Nebraska Senator Ben Nelson announced yesterday in an interview with a home-state radio station that new language regarding abortion coverage in subsidized insurance plans was not acceptable to him, dealing yet another blow to Senate Majority Leader Harry Reid’s mad-dash rush to pass a bill before Christmas.
Of course, it’s crucial that Senator Nelson stick to his guns on abortion. He has always been a self-described pro-life Democrat, and attracted votes accordingly in his election campaigns. So far, he shows every indication of sticking to his guns and insisting on language that is at least as stringent as that offered by Representative Bart Stupak and passed in the House last month. This is no time to go wobbly, or to listen to those who are transparently trying to divide the Senator from his pro-life supporters. If abortion language offered by Senator Reid doesn’t meet the test of the Catholic bishops — and it doesn’t — Senator Nelson owes it to those pro-life voters who have stood with him over many years to stand with them at this critical time.
But, just as importantly, Senator Nelson made it clear in the same radio interview that his concerns with the Reid bill go well beyond protecting taxpayers from financing elective abortions — as they should. Senator Nelson considers himself to be a fiscal conservative too. The Reid bill provides a ready opportunity to prove that he actually is.
Even before a new health-care entitlement program is stood up, the nation’s budgetary outlook is very grim, and has been made more so by the policies of the Obama administration. CBO projects that the Obama 2010 budget plan will drive federal debt up from $5.8 trillion at the end of 2008 to more than $17 trillion by 2019. And it will only get worse from there. Federal spending on Social Security, Medicare, and Medicaid is expected to increase from 11.1% of GDP this year to 17.1% in 2030, a jump in spending of 6% of GDP in just two decades. To put that in perspective, that’s like adding another Social Security program to the federal budget without any new revenue to pay for it.
The Obama administration and its allies in the Senate keep arguing that the Reid bill will begin to fix the entitlement problem. It won’t. It will make the nation’s entitlement problem much worse.
If passed, here’s what’s certain. Medicaid will be expanded to at least another 15 million people. This is the same Medicaid program that is entirely unreformed in the Reid bill and has been growing, on a per capita basis, nearly 2 percentage points faster than per capita GDP growth for three decades. In addition, Senator Reid’s proposal would create a new health entitlement by subsidizing the premiums for households with incomes between 100 and 400 percent of the federal poverty line. In all, CBO says these “coverage expansion” provisions (including tax credits for small businesses) will cost nearly $200 billion by 2019, and that cost will grow 8 percent annually every year thereafter.
And that’s a lowball estimate. The new insurance premium subsidy program is available only to households getting their insurance through the new “exchanges,” not employees who have no choice but to take the plan offered at work. But, as Gene Steuerle of the Urban Institute and I have pointed out elsewhere (see here and here), this kind of two-tiered system of subsidies creates large disparities in the treatment of households with identical financial resources. As matters stand, CBO says only 18 million people would get the premium subsidies in 2015, even though, in 2008, there were already 127 million people under the age of 65 living in households that would be eligible for subsidization. If enacted, it would only be a matter of time before tens of millions of additional people ended up in the subsidy program.

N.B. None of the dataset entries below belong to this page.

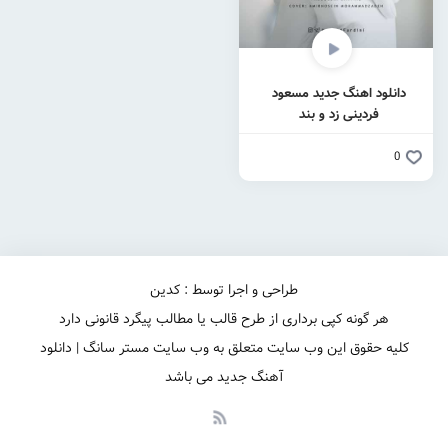
دانلود اهنگ جدید مسعود
فردینی زد و بند
0
طراحی و اجرا توسط : کدین
هر گونه کپی برداری از طرح قالب یا مطالب پیگرد قانونی دارد
کلیه حقوق این وب سایت متعلق به وب سایت مستر سانگ | دانلود
آهنگ جدید می باشد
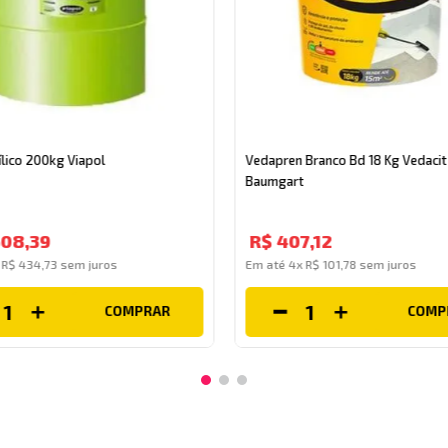
rílico 200kg Viapol
Vedapren Branco Bd 18 Kg Vedacit
Baumgart
608
,
39
R$
407
,
12
x
R$
434
,
73
sem juros
Em até
4
x
R$
101
,
78
sem juros
COMPRAR
COMP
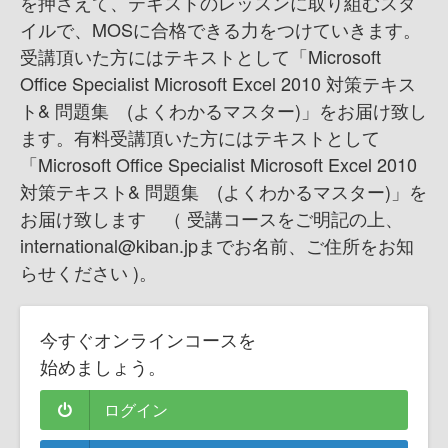
を押さえて、テキストのレッスンに取り組むスタ
イルで、MOSに合格できる力をつけていきます。
受講頂いた方にはテキストとして「Microsoft
Office Specialist Microsoft Excel 2010 対策テキス
ト& 問題集 (よくわかるマスター)」をお届け致し
ます。 有料受講頂いた方にはテキストとして
「Microsoft Office Specialist Microsoft Excel 2010
対策テキスト& 問題集 (よくわかるマスター)」を
お届け致します （ 受講コースをご明記の上、
international@kiban.jpまでお名前、ご住所をお知
らせください )。
今すぐオンラインコースを
始めましょう。
ログイン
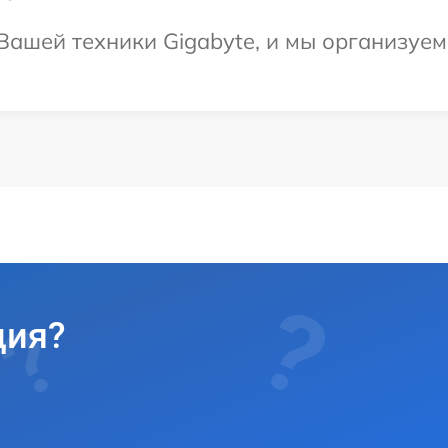
ашей техники Gigabyte, и мы организуем 
ция?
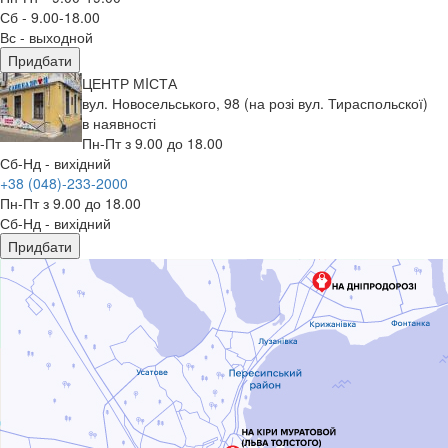
Сб - 9.00-18.00
Вс - выходной
Придбати
ЦЕНТР МIСТА
вул. Новосельського, 98 (на розі вул. Тираспольскої)
в наявності
Пн-Пт з 9.00 до 18.00
Сб-Нд - вихідний
+38 (048)-233-2000
Пн-Пт з 9.00 до 18.00
Сб-Нд - вихідний
Придбати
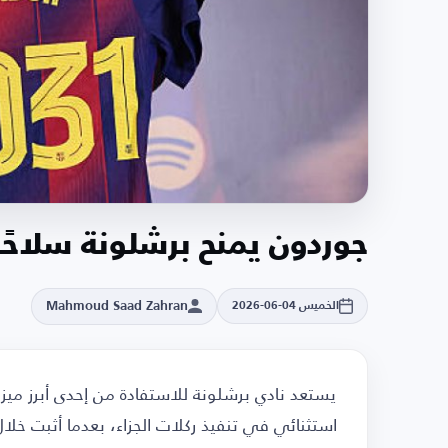
جوردون يمنح برشلونة سلاحًا 
Mahmoud Saad Zahran
الخميس 04-06-2026
يستعد نادي برشلونة للاستفادة من إحدى أبرز ميز
استثنائي في تنفيذ ركلات الجزاء، بعدما أثبت خلال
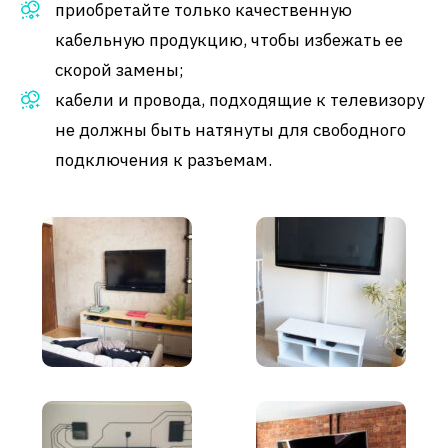
приобретайте только качественную
кабельную продукцию, чтобы избежать ее
скорой замены;
кабели и провода, подходящие к телевизору
не должны быть натянуты для свободного
подключения к разъемам.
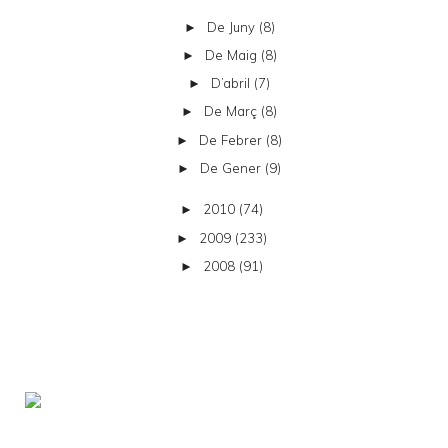
De Juny
(8)
►
De Maig
(8)
►
D’abril
(7)
►
De Març
(8)
►
De Febrer
(8)
►
De Gener
(9)
►
2010
(74)
►
2009
(233)
►
2008
(91)
►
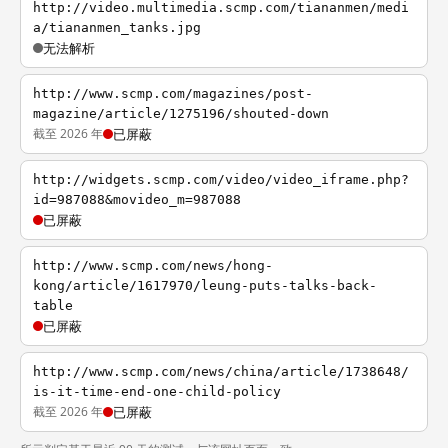
http://video.multimedia.scmp.com/tiananmen/medi
a/tiananmen_tanks.jpg
无法解析
http://www.scmp.com/magazines/post-
magazine/article/1275196/shouted-down
截至 2026 年
已屏蔽
http://widgets.scmp.com/video/video_iframe.php?
id=987088&movideo_m=987088
已屏蔽
http://www.scmp.com/news/hong-
kong/article/1617970/leung-puts-talks-back-
table
已屏蔽
http://www.scmp.com/news/china/article/1738648/
is-it-time-end-one-child-policy
截至 2026 年
已屏蔽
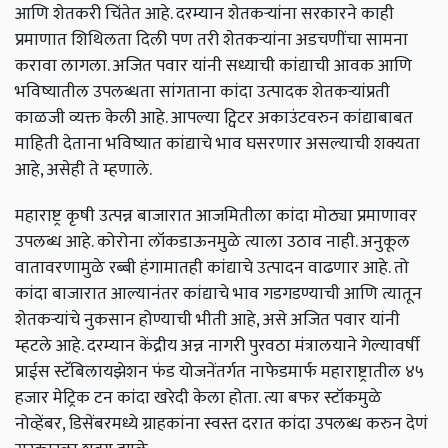
आणि शेतकरी चिंतेत आहे. दरम्यान शेतकऱ्यांना सरकारने काही
प्रमाणात शिथिलता दिली पण तरी शेतकऱ्यांना अडचणींचा सामना
करावा लागला. अजित पवार यांनी सध्याची कांद्याची आवक आणि
भविष्यातील उपलब्धता सांगताना कांदा उत्पादक शेतकऱ्यांप्रती
काळजी व्यक्त केली आहे. आपल्या ट्विटर अकाउंटवरुन कांद्याबाबत
माहिती देताना भविष्यात कांद्याचे भाव घसरणार असल्याची शक्यता
आहे, असेही ते म्हणाले.
महाराष्ट्र कृषी उत्पन्न बाजारात आजमितीला कांदा मोठ्या प्रमाणावर
उपलब्ध आहे. कोरोना लॉकडाऊनमुळे त्याला उठाव नाही. अनुकूल
वातावरणामुळे रब्बी हंगामातही कांद्याचे उत्पादन वाढणार आहे. तो
कांदा बाजारात आल्यानंतर कांद्याचे भाव गडगडण्याची आणि त्यातून
शेतकऱ्यांचे नुकसान होण्याची भीती आहे, असे अजित पवार यांनी
म्हटले आहे. दरम्यान केंद्रीय अन्न नागरी पुरवठा मंत्रालयाने गेल्यावर्षी
प्राईस स्टॅबिलायझेशन फंड योजनेंतर्गत नाफेडमार्फ महाराष्ट्रातील ४५
हजार मेट्रिक टन कांदा खरेदी केला होता. त्या बफर स्टॉकमुळे
नोव्हेंबर, डिसेंबरमध्ये ग्राहकांना स्वस्त दरात कांदा उपलब्ध करुन देणं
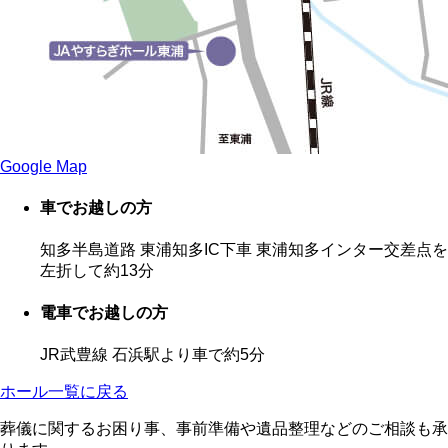
Google Map
車でお越しの方
知多半島道路 東浦知多IC下車 東浦知多インター交差点を
左折して
約13分
電車でお越しの方
JR武豊線 石浜駅より車で
約5分
ホール一覧に戻る
葬儀に関するお困り事、事前準備や遺品整理などのご相談も承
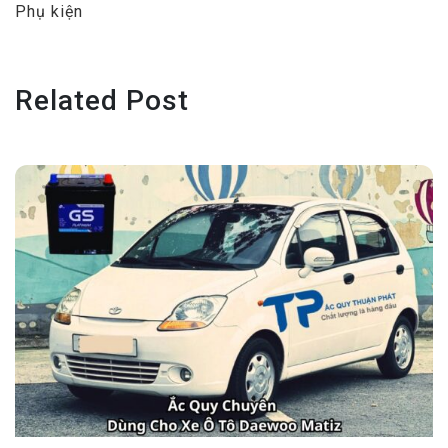
Phụ kiện
Related Post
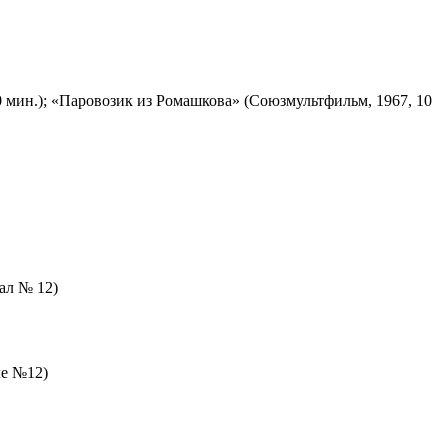
 мин.); «Паровозик из Ромашкова» (Союзмультфильм, 1967, 10
зал № 12)
ле №12)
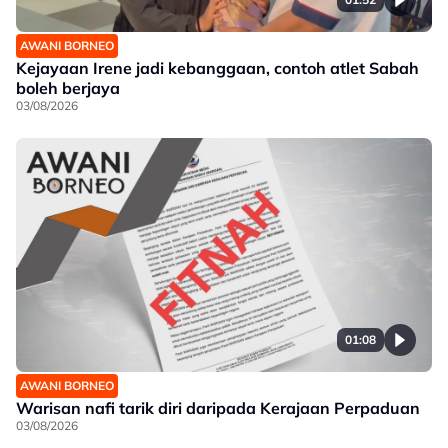
AWANI BORNEO
Kejayaan Irene jadi kebanggaan, contoh atlet Sabah
boleh berjaya
03/08/2026
01:08
AWANI BORNEO
Warisan nafi tarik diri daripada Kerajaan Perpaduan
03/08/2026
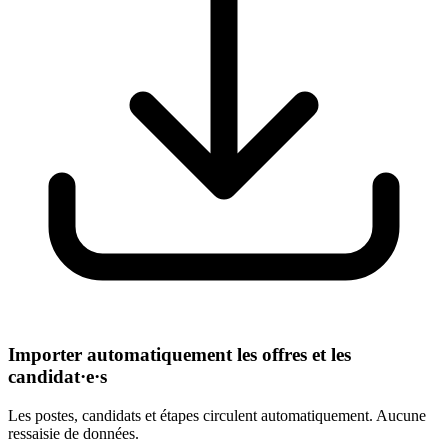
Importer automatiquement les offres et les
candidat·e·s
Les postes, candidats et étapes circulent automatiquement. Aucune
ressaisie de données.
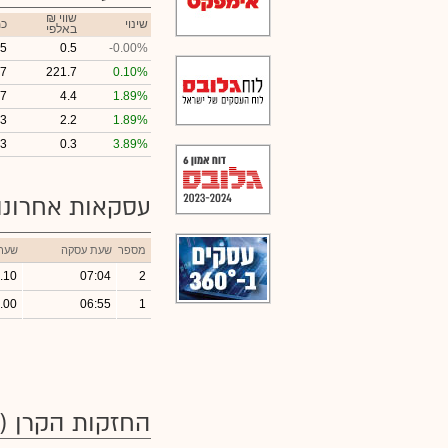
₪ שווי
שינוי
כמ
באלפי
5
0.5
-0.00%
97
221.7
0.10%
7
4.4
1.89%
3
2.2
1.89%
3
0.3
3.89%
עסקאות אחרונ
מספר
שעת עסקה
שער
.10
07:04
2
.00
06:55
1
החזקות הקרן
(58)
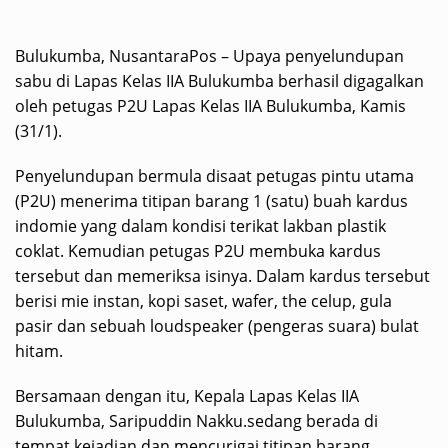
Bulukumba, NusantaraPos – Upaya penyelundupan
sabu di Lapas Kelas IIA Bulukumba berhasil digagalkan
oleh petugas P2U Lapas Kelas IIA Bulukumba, Kamis
(31/1).
Penyelundupan bermula disaat petugas pintu utama
(P2U) menerima titipan barang 1 (satu) buah kardus
indomie yang dalam kondisi terikat lakban plastik
coklat. Kemudian petugas P2U membuka kardus
tersebut dan memeriksa isinya. Dalam kardus tersebut
berisi mie instan, kopi saset, wafer, the celup, gula
pasir dan sebuah loudspeaker (pengeras suara) bulat
hitam.
Bersamaan dengan itu, Kepala Lapas Kelas IIA
Bulukumba, Saripuddin Nakku.sedang berada di
tempat kejadian dan mencurigai titipan barang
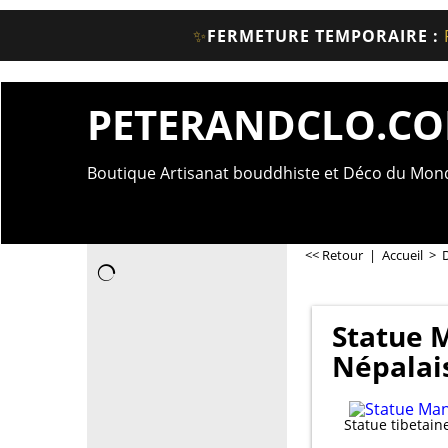
✨
FERMETURE TEMPORAIRE :
PETERANDCLO.C
Boutique Artisanat bouddhiste et Déco du Mo
<< Retour
|
Accueil
>
Statue M
Népalai
Statue tibetai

And what does the Reid bill do to slow the pace of rising costs? The President’s Council of Economic Advisers touts the slowdown in Medicare and Medicaid costs, as scored by CBO. But these spending reductions don’t come from more efficient health-care delivery. The savings are from arbitrary, across-the-board payment-rate cuts for hospitals, nursing homes, home health agencies, and others. These cuts do nothing to improve the efficiency of medical practice. Indeed, in the past, they have led to cost-shifting, and Congress has shown no stomach to sustain such cuts in the face of warnings of reduced access to care, such as was provided by the Medicare program’s chief actuary last week.
The administration also believes the new Medicare commission will work wonders. But, as the Concord Coalition has noted, the commission’s mandate is incredibly limited. It can’t propose any changes to hospital or physician reimbursement arrangements. It can’t restructure the Medicare entitlement. And its targets after 2019 wouldn’t save anything. That means, for a few years, the commission might get to cut home health and other ancillary service payment rates. That’s it. Medicare won’t look any different as a result. Never has so much been made about so little. Moreover, the commission itself represents an incredible admission of failure. At the beginning of the year, the Obama administration was promising to come forward with new whiz-bang ideas to painlessly root out inefficient health care without harming quality. They never did. Now they are saying a new independent commission will do it for them. Don’t hold your breath.
Senator Nelson is clearly uncomfortable with the bill as written. Any fiscal conservative would be. It’s not a close call. As the senator said yesterday, the country would be far better off with a more scaled-back bill. He’s right about that. And it’s in his power to deliver just such a bill. Pushing the discussions into 2010 would not end the health-care debate. It would only make it more likely the Senate voted in the end for something the public — and Nebraskans — would find acceptable.